Rodney F. Hochman, a director of GE HealthCare Technologies Inc., received 2,689 restricted stock units and 3,586 fully vested deferred stock units. Both awards are equity-based compensation rather than open-market stock purchases or sales, and carry a transaction code A for grants.
The restricted stock units cliff-vest on the earlier of the next annual meeting or May 7, 2027, while the deferred stock units are fully vested and were taken in lieu of his cash retainer.

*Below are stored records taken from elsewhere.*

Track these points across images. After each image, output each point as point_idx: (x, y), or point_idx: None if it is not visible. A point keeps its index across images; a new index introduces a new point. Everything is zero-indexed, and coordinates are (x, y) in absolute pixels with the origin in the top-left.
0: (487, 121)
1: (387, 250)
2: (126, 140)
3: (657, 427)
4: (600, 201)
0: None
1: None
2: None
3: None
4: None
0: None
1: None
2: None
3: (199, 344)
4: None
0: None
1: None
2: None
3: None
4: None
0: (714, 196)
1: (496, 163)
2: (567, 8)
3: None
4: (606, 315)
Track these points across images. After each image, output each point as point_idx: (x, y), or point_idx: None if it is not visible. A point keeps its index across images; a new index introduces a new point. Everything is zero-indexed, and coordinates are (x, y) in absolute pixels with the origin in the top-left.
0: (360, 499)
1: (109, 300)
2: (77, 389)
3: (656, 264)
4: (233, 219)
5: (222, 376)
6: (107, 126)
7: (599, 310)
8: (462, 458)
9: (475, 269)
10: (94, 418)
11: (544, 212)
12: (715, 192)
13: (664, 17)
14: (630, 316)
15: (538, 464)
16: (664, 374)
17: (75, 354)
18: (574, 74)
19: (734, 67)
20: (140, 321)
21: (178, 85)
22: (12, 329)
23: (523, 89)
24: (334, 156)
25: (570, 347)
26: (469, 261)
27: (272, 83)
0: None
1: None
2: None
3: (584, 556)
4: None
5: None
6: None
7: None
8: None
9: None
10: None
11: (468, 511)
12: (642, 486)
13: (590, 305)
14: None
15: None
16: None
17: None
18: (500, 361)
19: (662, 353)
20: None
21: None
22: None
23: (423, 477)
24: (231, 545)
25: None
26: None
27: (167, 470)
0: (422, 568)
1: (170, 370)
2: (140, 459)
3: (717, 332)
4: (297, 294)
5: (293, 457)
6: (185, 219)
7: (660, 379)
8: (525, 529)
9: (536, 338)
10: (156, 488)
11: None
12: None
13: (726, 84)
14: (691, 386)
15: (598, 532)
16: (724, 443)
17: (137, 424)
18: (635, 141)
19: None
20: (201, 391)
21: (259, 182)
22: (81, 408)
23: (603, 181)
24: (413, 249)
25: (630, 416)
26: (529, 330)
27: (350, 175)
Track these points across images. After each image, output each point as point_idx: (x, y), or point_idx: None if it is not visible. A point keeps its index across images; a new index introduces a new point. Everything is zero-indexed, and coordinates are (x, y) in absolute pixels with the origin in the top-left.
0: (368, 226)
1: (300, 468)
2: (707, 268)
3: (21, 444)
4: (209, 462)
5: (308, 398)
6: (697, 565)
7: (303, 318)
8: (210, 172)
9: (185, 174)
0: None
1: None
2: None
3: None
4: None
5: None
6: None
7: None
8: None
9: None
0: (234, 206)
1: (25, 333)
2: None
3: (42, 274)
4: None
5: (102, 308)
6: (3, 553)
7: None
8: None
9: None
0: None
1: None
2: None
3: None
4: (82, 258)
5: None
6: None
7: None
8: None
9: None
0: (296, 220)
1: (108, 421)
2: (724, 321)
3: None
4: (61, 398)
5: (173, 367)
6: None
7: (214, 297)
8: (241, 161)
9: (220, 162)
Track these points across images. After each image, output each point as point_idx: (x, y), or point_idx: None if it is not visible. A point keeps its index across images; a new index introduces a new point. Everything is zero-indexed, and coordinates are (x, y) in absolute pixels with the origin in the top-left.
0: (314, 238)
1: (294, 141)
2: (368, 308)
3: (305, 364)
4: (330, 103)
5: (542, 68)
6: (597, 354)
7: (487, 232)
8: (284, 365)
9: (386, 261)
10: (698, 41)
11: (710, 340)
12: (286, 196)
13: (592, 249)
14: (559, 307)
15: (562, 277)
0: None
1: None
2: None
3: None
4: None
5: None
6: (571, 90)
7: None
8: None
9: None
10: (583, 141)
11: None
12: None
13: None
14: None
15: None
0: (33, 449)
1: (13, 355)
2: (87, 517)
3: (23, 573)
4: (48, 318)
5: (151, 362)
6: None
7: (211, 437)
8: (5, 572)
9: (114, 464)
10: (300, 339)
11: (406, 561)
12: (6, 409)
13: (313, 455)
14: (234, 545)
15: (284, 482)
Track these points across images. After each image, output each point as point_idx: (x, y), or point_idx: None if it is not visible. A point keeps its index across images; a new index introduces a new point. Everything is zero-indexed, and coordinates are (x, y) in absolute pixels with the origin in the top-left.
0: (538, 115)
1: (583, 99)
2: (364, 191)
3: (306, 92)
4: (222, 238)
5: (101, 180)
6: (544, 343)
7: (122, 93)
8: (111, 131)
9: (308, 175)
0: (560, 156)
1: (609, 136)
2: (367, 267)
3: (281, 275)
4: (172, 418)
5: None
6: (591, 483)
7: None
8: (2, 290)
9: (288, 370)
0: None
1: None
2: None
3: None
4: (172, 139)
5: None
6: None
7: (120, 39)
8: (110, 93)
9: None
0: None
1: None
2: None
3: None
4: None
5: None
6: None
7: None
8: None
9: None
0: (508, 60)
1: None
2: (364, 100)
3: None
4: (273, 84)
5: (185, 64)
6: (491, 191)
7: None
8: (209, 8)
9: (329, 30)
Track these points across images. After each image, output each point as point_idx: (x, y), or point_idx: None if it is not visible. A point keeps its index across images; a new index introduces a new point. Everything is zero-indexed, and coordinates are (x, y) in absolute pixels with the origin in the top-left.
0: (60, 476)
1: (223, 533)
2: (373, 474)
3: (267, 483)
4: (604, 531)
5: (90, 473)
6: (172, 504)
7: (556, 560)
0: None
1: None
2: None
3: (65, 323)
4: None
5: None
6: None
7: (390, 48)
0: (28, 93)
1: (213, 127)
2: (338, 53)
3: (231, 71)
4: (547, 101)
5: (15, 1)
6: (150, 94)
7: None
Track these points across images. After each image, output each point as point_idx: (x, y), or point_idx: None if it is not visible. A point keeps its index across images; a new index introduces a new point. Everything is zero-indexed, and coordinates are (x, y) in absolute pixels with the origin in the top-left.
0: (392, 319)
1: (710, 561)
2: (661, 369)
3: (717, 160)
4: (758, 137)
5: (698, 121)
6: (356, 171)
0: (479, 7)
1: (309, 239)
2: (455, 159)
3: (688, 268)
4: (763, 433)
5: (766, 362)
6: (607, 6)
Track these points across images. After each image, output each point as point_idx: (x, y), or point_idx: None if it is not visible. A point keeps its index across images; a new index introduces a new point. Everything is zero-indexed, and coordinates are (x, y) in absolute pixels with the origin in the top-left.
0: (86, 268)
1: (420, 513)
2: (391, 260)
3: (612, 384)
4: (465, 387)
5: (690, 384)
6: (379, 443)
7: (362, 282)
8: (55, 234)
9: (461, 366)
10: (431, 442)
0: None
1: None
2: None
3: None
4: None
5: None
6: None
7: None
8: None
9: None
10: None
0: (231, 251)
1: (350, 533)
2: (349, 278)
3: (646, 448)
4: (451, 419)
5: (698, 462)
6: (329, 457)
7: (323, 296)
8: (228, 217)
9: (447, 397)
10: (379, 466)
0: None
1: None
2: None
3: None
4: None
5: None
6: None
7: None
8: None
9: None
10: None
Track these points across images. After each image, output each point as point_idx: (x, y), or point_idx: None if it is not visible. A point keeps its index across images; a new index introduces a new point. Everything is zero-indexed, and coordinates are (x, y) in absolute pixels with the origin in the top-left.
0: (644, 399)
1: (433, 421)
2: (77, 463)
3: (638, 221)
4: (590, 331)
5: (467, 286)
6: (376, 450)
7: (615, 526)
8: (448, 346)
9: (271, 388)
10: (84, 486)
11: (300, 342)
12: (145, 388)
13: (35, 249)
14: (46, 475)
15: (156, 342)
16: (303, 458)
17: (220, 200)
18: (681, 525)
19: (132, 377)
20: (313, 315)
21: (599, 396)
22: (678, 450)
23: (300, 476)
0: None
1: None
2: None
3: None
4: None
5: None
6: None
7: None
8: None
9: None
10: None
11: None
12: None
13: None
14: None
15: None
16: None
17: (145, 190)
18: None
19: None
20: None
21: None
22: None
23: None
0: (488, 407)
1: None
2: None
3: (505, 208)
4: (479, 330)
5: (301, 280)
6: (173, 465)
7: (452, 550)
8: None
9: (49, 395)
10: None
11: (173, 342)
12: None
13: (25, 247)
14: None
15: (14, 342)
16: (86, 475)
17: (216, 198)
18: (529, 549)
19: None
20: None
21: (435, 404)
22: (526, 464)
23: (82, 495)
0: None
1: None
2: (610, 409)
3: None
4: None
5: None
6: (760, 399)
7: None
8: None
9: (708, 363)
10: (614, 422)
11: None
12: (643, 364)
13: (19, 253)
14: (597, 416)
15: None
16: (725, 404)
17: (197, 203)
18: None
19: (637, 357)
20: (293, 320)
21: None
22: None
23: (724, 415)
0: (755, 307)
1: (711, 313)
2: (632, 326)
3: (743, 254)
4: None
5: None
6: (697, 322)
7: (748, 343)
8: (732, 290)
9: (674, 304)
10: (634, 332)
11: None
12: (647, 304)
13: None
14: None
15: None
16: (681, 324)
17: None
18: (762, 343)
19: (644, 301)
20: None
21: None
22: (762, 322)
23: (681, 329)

Settlement timing depends on his deferral elections, so near-term trading impact depends on future settlement rather than this filing.
Insider Trade Summary
| Type | Security | Shares | Price | Value |
|---|---|---|---|---|
| Grant/Award | Common Stock, par value $0.01 per share | 3,586 | $0.00 | -- |
| Grant/Award | Common Stock, par value $0.01 per share | 2,689 | $0.00 | -- |
Footnotes (1)
- Award of restricted stock units with respect to GE HealthCare Technologies Inc. ("GE HealthCare") common stock, of which 100% will vest on the earlier of: (i) the date of GE HealthCare's next annual meeting of stockholders and (ii) May 7, 2027. Settlement of vested restricted stock units may be deferred by the director, in which case, settlement will occur pursuant to the reporting person's applicable deferral election in accordance with GE HealthCare's Non-Employee Director Compensation and Benefits Plan (the "Plan"). Each restricted stock unit and deferred stock unit represents the right to receive, at settlement, one share of GE HealthCare common stock. Award of fully vested deferred stock units with respect to GE HealthCare common stock. The reporting person elected, in accordance with the Plan, to receive fully vested deferred stock units in lieu of 100% of the cash retainer awarded to the reporting person. Settlement will occur pursuant to the reporting person's applicable deferral election.